Converts fasta headers to consecutive integers, useful for the creation of BLAST databases.

genbank_annotations_2.py

This script extracts annotations for a schema from genbank files.

genbank_annotations.py

This script extracts annotations for a schema from protein genbank files.

inter_loci_validation.py

This script verifies if a set of FASTA files corresponding to different loci respect the specified BSR and length thresholds applied by chewBBACA's algorithm during schema creation or allele calling. It outputs files with relevant information that help identify problematic cases in which representative alleles from different loci/genes match with a BSR >= 0.6.

intra_loci_validation.py

This script checks if the set of alleles for each gene/locus file given as input respects the specified BSR and length thresholds applied by chewBBACA's algorithm during schema creation or allele calling.

loci_positions.py

This script determines the genome position of loci first representatives.

locus_pairwise_graph.py

This script creates a locus graph based on BSR.

match_schemas.py

This script compares two schemas and outputs the loci matches.

merge_loci.py

This script merges loci from a schema that are very similar.

protein_diversity.py

Given an input schema, and for each gene file, translates DNA sequences of all alleles in each locus and determines which alleles code for the exact same protein sequence.

proteome_matcher.py

This script matches TrEMBL and SwissProt annotations to schemas.

proteome_splitter.py

This script splits a set of Uniprot's reference proteomes into a pair of files, one file with sequences from Swiss-Prot and another with sequences from TrEMBL.

remove_loci.py

This script removes loci from a schema.

schema_validation_functions.py

This script contains a collection of fucntions that are used to validade schemas.

annotation_merger.py

This script merges annotations from different sources into one single comprehensible file.

assembly_statistics.py

This script calculates statistics for input assemblies.

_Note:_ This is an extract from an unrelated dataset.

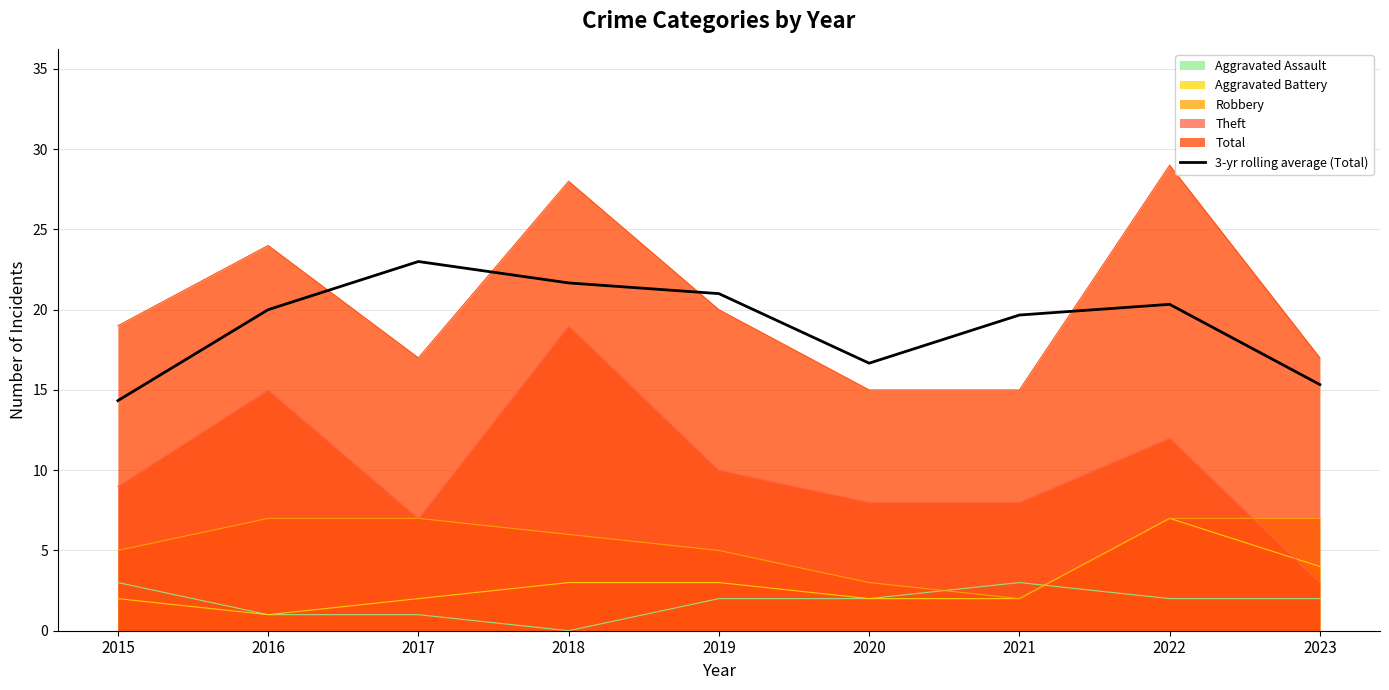

How many data points does each series have?

9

paralogous_interloci_validation_merger.py

This script merges paralagous loci into groups obtained from inter_loci_validation.py.

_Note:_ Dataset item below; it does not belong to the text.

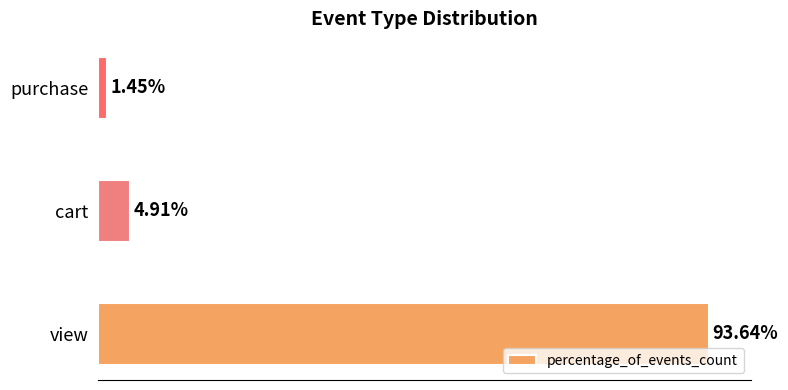

List the labels in order of value, largest first.

view, cart, purchase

allele_call_paralogous_merger.py

This script merges paralagous loci into group from allele call module output.

split_locus.py

This script splits loci based on sequence size intervals.

reassign_ids.py

This script reassigns allele identifiers to ensure that the set of alleles for a locus have sequential identifiers.

new_loci_annotations.py

This script uses ids identifiers to match with older annotations creating annotation table for newer schemas.

missing_ids.py

This script determines if any locus in a schema does not have sequential allele identifiers.

mask_matrix.py

Masks elements in a matrix with allelic profiles created with chewBBACA.

locus_length_variability.py

This scripts computes allele length statistics for all loci in a schema, identifying loci with multimodal allele length distributions and loci with alleles that deviate from the mode value.

gc_content.py

This script outputs a more detailed GC content information than assembly_statistics.py.

Extract_cgAlleles.py

This module determines the set of genes in the core genome based on a matrix with allelic profiles and a threshold that defines the proportion of genomes a gene must be present in to be included in the core genome.